Support proposal : Nvidia's Music Flamingo (AudioFlamingo3ForConditionalGeneration)

### Model Support Request: Music Flamingo

* **HF Link:** [nvidia/music-flamingo-hf](https://huggingface.co/nvidia/music-flamingo-hf)
* **Architecture:** `AudioFlamingo3ForConditionalGeneration`
* **Backbone Components:**
* - **Audio Tower:** Whisper-v3 Large (32 layers, **128 mel bins**)
* - **Language Model:** Qwen2 (28 layers)
* - **Projector:** Two-layer MLP (Linear + GELU + Linear)

### Potential Support : Audio Flamingo

> No tested, but potentially strict similar architecture.

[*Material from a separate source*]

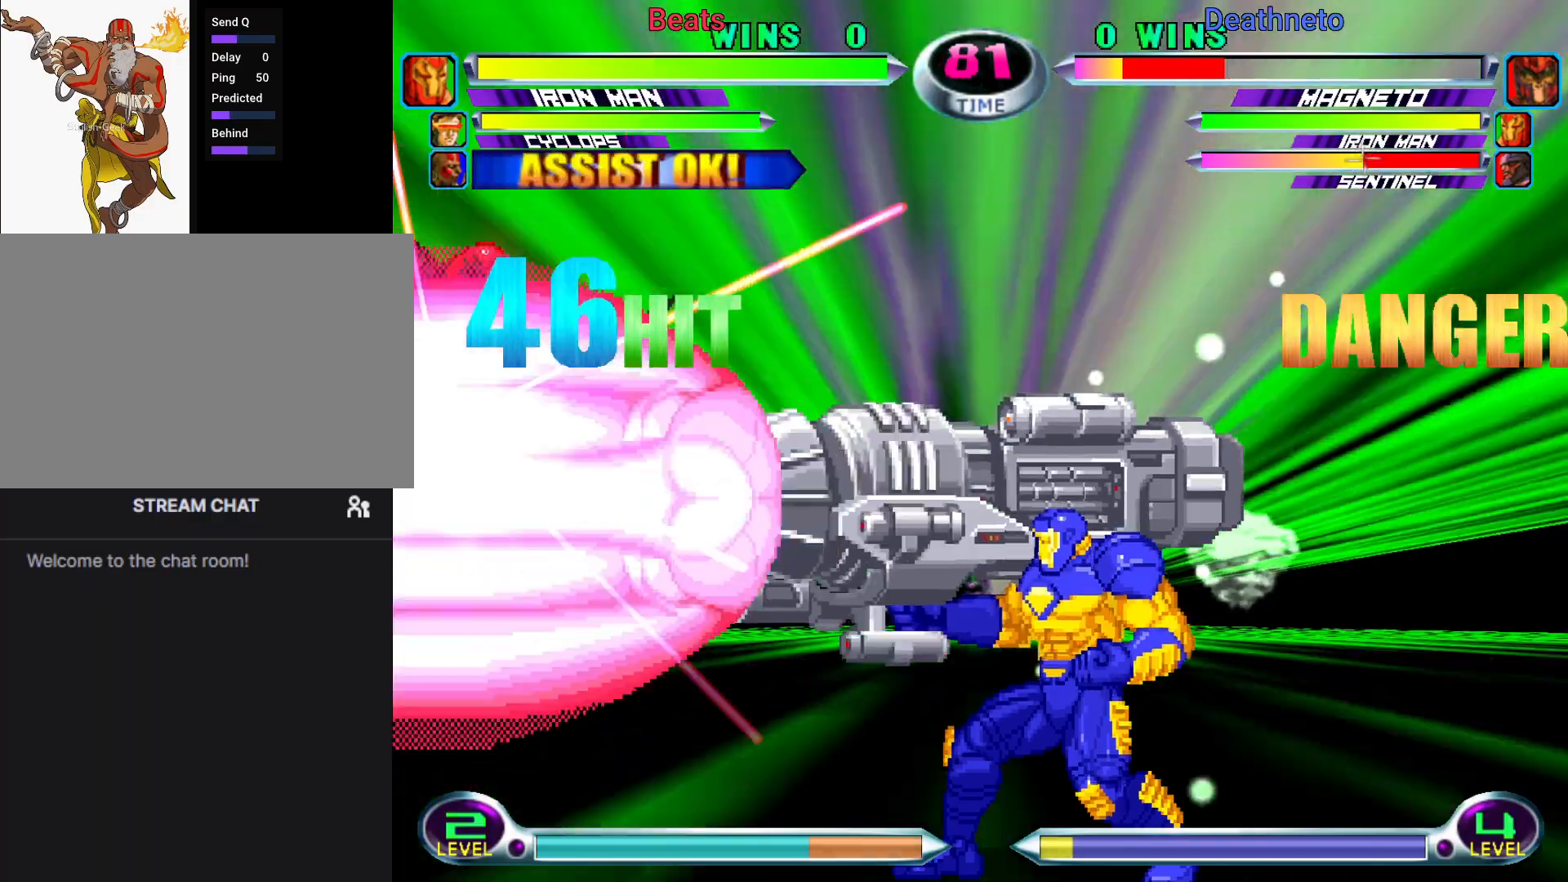
{"dt_ms": 500, "buttons": ["TRIANGLE", "R1"], "left_stick": "center", "events": [[17, "CIRCLE", "up"], [17, "CROSS", "up"], [17, "TRIANGLE", "down"], [33, "R1", "down"], [33, "SQUARE", "up"], [67, "SQUARE", "down"], [83, "R1", "up"], [100, "CIRCLE", "down"], [100, "CROSS", "down"], [100, "TRIANGLE", "up"], [117, "CIRCLE", "up"], [117, "SQUARE", "up"], [150, "CIRCLE", "down"], [150, "SQUARE", "down"], [167, "CIRCLE", "up"], [167, "CROSS", "up"], [183, "R1", "down"], [183, "TRIANGLE", "down"], [200, "CIRCLE", "down"], [200, "SQUARE", "up"], [217, "SQUARE", "down"], [233, "CIRCLE", "up"], [233, "R1", "up"], [250, "CIRCLE", "down"], [250, "CROSS", "down"], [250, "TRIANGLE", "up"], [267, "CIRCLE", "up"], [267, "SQUARE", "up"], [300, "CIRCLE", "down"], [300, "SQUARE", "down"], [317, "CROSS", "up"], [333, "R1", "down"], [333, "TRIANGLE", "down"], [350, "SQUARE", "up"], [383, "CIRCLE", "up"], [383, "SQUARE", "down"], [400, "CROSS", "down"], [400, "R1", "up"], [417, "CIRCLE", "down"], [417, "TRIANGLE", "up"], [433, "CIRCLE", "up"], [433, "SQUARE", "up"], [450, "CIRCLE", "down"], [450, "SQUARE", "down"], [467, "CROSS", "up"], [483, "TRIANGLE", "down"], [500, "CIRCLE", "up"], [500, "R1", "down"], [500, "SQUARE", "up"]]}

* **HF Link:** [nvidia/audio-flamingo-3-hf](https://huggingface.co/nvidia/audio-flamingo-3-hf)
* **Architecture:** `AudioFlamingo3ForConditionalGeneration`
* **Thinking mode:**
* - **LoRA:** [non_lora_trainables.bin](https://huggingface.co/nvidia/audio-flamingo-3-hf/blob/main/think/non_lora_trainables.bin)
* - **Adapter:** [adapter_model.safetensors](https://huggingface.co/nvidia/audio-flamingo-3-hf/resolve/main/think/adapter_model.safetensors?download=true)
* - Available in `think` subfolder of the hub

> After understanding details, LoRA can be set on model in convert. Wonderful!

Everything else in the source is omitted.